The first thing to do was to configure the camera so it fitted the perspective of the artwork while I modeled. The first object I modeled was the barrel (Fig.03), which helped me to configure the camera perspective, more or less. Anyway, while I continued modeling I changed or made some minor adjustments to the camera so it fitted perfectly into the drawing (Fig.04).
Another thing to take into account is that during this process I spent a lot of time switching between ZBrush and Softimage in order to fit in all the details (such as cloth folds and so on) I had made in ZBrush (Fig.05). To make this step easier I made custom script buttons so that I could important middle resolution meshes from ZBrush into Softimage much more quickly, with only one click.

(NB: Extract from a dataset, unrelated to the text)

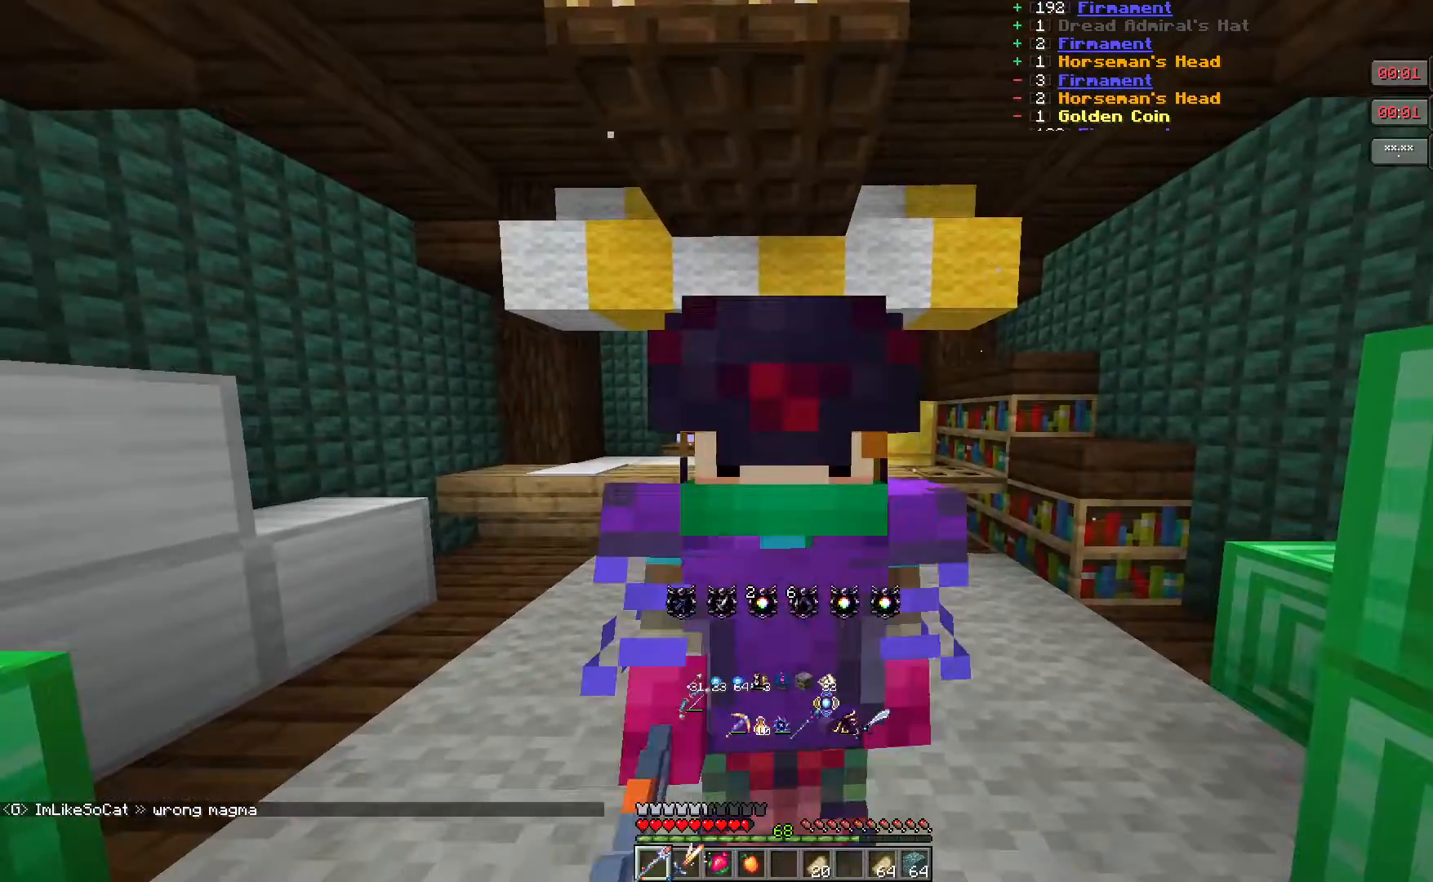
{"keys": ["w"], "mouse": [], "events": []}
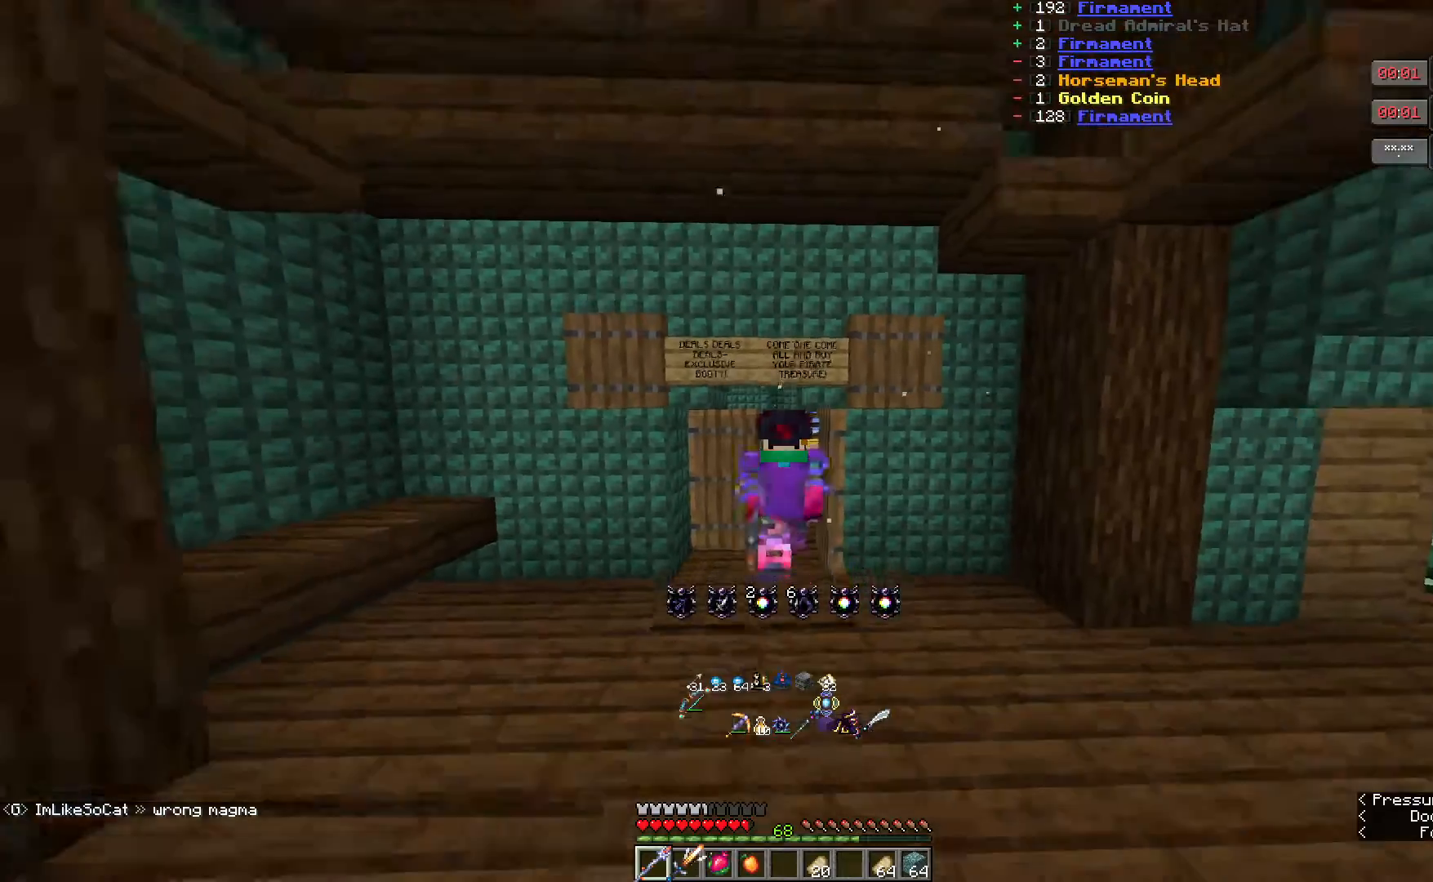
{"keys": ["w"], "mouse": [], "events": []}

I had to sculpt 28 objects, so the organization of the ZTools was very important. I decided to group all the objects in seven different ZTools, all of them with some subtools. For example the right boot ZTool (Fig.06) has four subtools. The low res subtool is the pieces I didn't want to sculpt – all the other subtools are objects to sculpt.

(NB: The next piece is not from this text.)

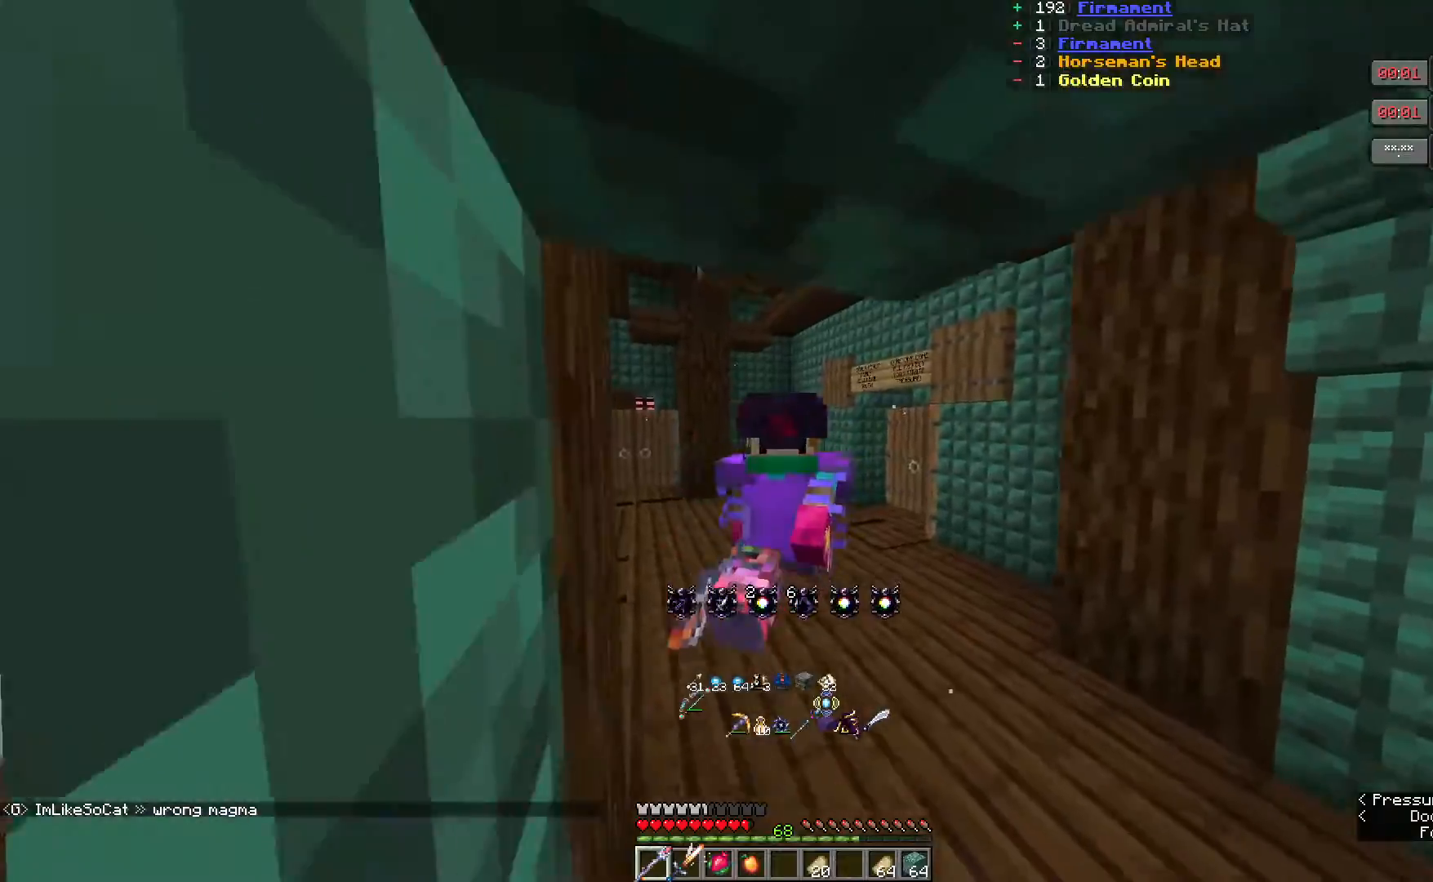
{"keys": ["w"], "mouse": [], "events": []}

When I finish sculpting, I started to decimate all the high res objects with Decimation Master until I found a good balance between polygon count and quality of details. Then I imported back all the decimated meshes to Softimage.

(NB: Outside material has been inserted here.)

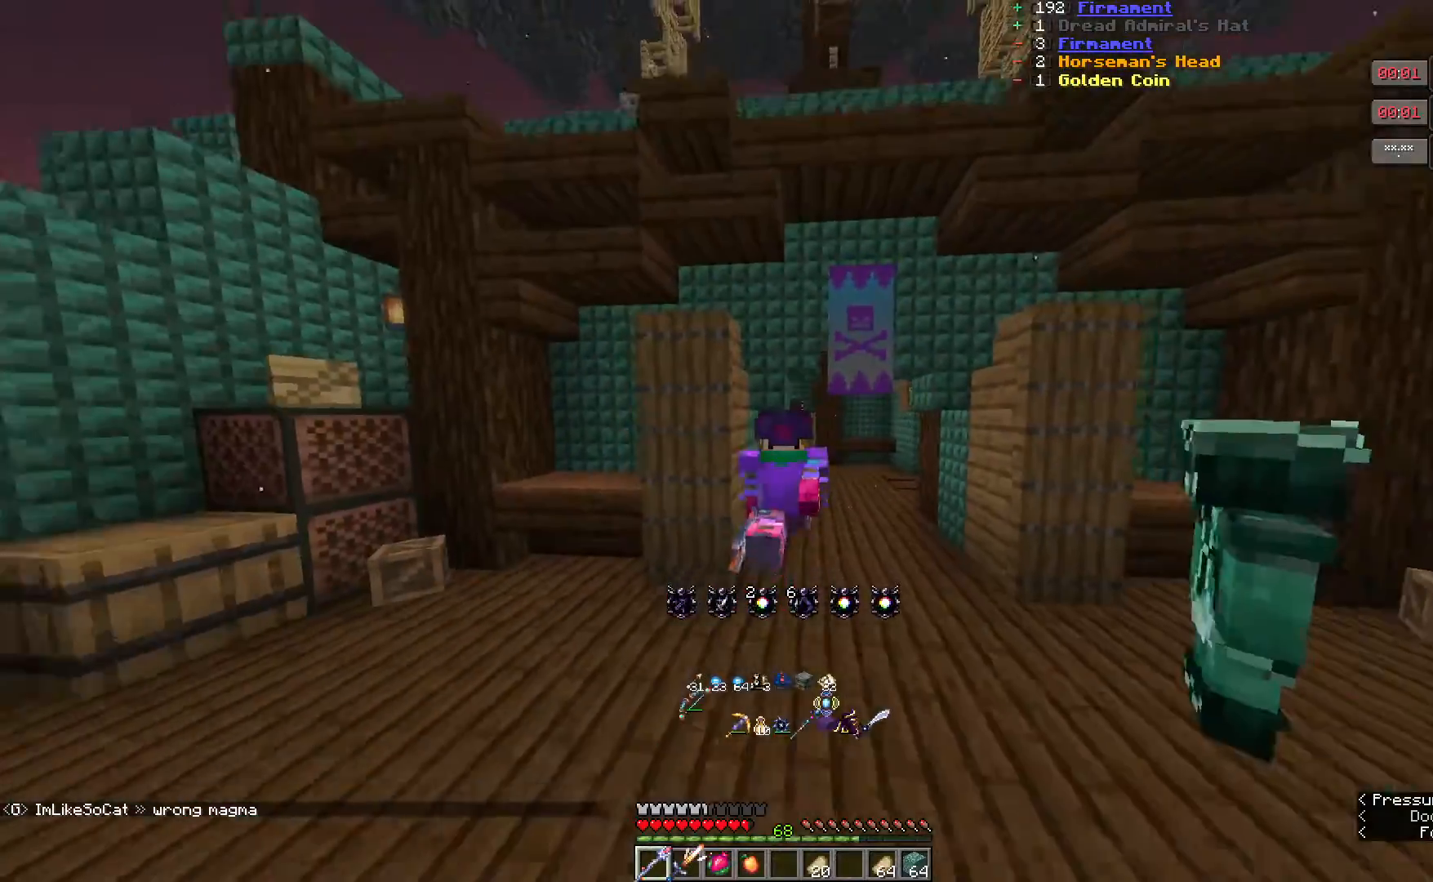
{"keys": ["w"], "mouse": [], "events": []}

I want to explain a little bit about my workflow with ZBrush and UVs. I love the idea of creating all the forms in ZBrush first and then dealing with UVs second, so what I normally do is sculpt, then unwrap the UVs and import the objects back to ZBrush to transfer them to subtools.
Due to the fact that I had more than 100 objects, organization was basic. I made three groups for UVs: one for the skin and clothing, another for the rest of the body objects and the last one for the barrel (Fig.07). Once I had unwrapped the objects's UVs with Softimage's Unfold option, I started importing everything back to ZBrush, like I mentioned above.